» Task directions
Transcribe exactly everything in the data below from the line containing "right elbow: (78, 192)" down to the line containing "right hip: (189, 237)", both lines included and nothing further.

----

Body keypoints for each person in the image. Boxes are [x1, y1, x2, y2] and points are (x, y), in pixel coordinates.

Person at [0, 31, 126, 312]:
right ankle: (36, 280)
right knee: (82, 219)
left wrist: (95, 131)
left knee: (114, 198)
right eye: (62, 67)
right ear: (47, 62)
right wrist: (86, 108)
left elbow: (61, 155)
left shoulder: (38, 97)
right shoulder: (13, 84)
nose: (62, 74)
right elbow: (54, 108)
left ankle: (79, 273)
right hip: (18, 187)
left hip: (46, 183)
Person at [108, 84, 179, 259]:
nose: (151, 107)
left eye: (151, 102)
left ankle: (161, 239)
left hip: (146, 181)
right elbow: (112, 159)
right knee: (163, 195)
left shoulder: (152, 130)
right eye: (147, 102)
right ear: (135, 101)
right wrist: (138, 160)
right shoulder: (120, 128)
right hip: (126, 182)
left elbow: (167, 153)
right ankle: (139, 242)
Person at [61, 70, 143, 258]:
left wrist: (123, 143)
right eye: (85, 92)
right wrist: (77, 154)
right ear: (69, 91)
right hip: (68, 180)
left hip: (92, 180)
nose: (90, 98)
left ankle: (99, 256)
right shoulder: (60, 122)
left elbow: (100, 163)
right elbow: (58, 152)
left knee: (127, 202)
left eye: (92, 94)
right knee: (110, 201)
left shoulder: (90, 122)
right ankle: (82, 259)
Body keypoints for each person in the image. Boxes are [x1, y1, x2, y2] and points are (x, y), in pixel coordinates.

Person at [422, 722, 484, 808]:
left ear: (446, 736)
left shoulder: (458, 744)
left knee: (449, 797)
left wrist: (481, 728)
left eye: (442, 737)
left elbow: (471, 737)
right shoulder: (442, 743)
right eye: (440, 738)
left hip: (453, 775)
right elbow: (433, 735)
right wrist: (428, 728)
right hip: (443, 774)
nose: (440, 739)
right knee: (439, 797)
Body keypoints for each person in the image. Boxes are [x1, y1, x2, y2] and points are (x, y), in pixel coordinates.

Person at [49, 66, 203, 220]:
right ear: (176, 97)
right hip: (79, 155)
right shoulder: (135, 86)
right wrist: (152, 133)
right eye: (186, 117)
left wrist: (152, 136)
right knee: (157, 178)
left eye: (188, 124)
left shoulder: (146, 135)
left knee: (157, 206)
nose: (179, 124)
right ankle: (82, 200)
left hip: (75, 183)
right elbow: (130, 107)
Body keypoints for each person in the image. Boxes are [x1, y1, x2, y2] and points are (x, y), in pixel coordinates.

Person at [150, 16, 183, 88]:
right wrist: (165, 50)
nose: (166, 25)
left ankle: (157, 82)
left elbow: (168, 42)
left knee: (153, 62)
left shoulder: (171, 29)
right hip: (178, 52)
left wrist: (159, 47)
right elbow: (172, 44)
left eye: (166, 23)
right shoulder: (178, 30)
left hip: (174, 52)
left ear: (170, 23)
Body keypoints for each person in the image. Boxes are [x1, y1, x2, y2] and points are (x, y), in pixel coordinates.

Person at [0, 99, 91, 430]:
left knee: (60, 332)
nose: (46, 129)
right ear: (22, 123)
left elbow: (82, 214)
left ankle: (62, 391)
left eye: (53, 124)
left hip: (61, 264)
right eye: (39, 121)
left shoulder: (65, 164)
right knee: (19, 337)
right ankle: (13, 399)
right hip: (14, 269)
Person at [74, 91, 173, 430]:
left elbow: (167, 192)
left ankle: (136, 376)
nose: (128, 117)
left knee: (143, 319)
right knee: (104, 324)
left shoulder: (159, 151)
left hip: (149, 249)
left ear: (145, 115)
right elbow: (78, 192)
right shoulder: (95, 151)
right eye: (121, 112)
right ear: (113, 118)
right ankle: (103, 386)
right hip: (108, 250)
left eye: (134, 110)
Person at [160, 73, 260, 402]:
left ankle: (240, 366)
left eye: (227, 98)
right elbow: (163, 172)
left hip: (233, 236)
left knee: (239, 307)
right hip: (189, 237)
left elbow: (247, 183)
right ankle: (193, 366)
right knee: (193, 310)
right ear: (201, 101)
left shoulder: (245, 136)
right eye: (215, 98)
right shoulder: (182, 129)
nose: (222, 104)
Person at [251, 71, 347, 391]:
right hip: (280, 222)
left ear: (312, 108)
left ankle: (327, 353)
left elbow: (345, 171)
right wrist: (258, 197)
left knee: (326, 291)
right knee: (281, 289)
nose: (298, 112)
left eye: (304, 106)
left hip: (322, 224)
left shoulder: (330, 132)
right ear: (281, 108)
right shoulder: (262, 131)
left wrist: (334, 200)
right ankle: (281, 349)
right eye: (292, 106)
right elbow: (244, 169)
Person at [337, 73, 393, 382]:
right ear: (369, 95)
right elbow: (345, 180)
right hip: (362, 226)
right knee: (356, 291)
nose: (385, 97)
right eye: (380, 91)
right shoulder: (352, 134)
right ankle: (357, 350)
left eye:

----

» Solved exercise
right elbow: (78, 192)
right shoulder: (95, 151)
right eye: (121, 112)
right ear: (113, 118)
right ankle: (103, 386)
right hip: (108, 250)
left eye: (134, 110)
Person at [160, 73, 260, 402]:
left ankle: (240, 366)
left eye: (227, 98)
right elbow: (163, 172)
left hip: (233, 236)
left knee: (239, 307)
right hip: (189, 237)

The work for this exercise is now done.